Juan Marsé irritó a todo el mundo con su novela. Destruyó la imagen mítica de la clase trabajadora forjada por una izquierda que jamás había pisado un barrio obrero. Ridiculizó las algaradas universitarias, mostrando su demagogia y ligereza. Escarneció al régimen, aireando su violencia y su clasismo. La España de Franco era una interminable secuencia en blanco y negro que intentaba rebobinar el curso de la historia, frenando los cambios sociales. Mojigata e hipócrita, cultivaba la doble moral, tolerando los vicios de la burguesía y asfixiando a los trabajadores con las estrictas exigencias de la moral católica. Cataluña no salía mejor parada en la novela de Marsé. Arrogantes y clasistas, los catalanes despreciaban a los charnegos o murcianos. A sus ojos, la “remota y misteriosa Murcia” era una región bárbara y atrasada, que solo producía parias, rufianes y muertos de hambre. Juan Marsé obtuvo la gloria literaria, pero también se atrajo muchos enemigos. Lejos de desanimarse, mantuvo hasta el final su independencia, sin preocuparse por la crispación que provocaban sus opiniones. Se mostró despiadado con la “carroña nacionalista”. No se dejó seducir por la melodía de ninguna ideología política y se rio del cosmopolitismo catalán, un simple ardid para ocultar su rendición incondicional ante los caprichos del turismo. Siempre presumió de haber dejado el colegio a los trece años, señalando que sus verdaderos maestros fueron el cine y la literatura. Lamentó la tibieza de los críticos literarios y la ferocidad caníbal de escritores y artistas, siempre en guerra por apropiarse del trozo más grande del mezquino pastel de la fama. Marsé pertenece a la fecunda estirpe de los energúmenos ibéricos. Su furia está a la altura de la mala leche de Baroja, Cela, Umbral y Sánchez Ferlosio. Eso sí, todo indica que poseía un corazón más limpio y generoso.
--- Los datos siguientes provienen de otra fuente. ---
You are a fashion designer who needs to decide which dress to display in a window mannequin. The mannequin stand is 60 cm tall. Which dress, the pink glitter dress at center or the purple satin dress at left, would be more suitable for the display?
En Últimas tardes con Teresa, la prosa de Marsé fulge con todo su esplendor al describir la vida en Monte Carmelo, un barrio cuya rutina evocaba la atmósfera de las películas neorrealistas, con sus niños sucios, sus viejos derrotados por la vida, y sus hombres y mujeres endurecidos por una existencia precaria e indigna. En Monte Carmelo, no está el Grial, sino la “sonrisa de Baal, el dios pagano que Jezabel adoraba y que fue expulsado de la verdadera montaña de Palestina”. En este caso, Baal es un capitalismo que produce a la vez riqueza y exclusión, prosperidad y marginación. En el estilo de Marsé, se aprecia la influencia de Faulkner y Nabokov: frases largas plagadas de hallazgos verbales, metáforas insólitas, honda introspección. Su prosa, lejos de la sencillez de un Delibes, apuesta por ese registro que bordea la deconstrucción del artificio literario. No se conforma con reproducir lo real. Quiere ir más allá, mostrando que nuestra imagen de las cosas siempre está deformada por la perspectiva del espectador. Cualquier crónica de la historia es una reelaboración subjetiva. La objetividad solo es un dogma. Marsé no alardea de decir la verdad, sino de escribir con las entrañas, reproduciendo su estrépito. El escritor no es un testigo ni un apóstol, sino una conciencia que recoge fragmentos, silencios, emociones, combinándolos con mayor o menor pericia. Eso garantiza la continuidad de la literatura, pues si existiera una sola imagen, una verdad incontrovertible, la creación artística sería redundante y banal.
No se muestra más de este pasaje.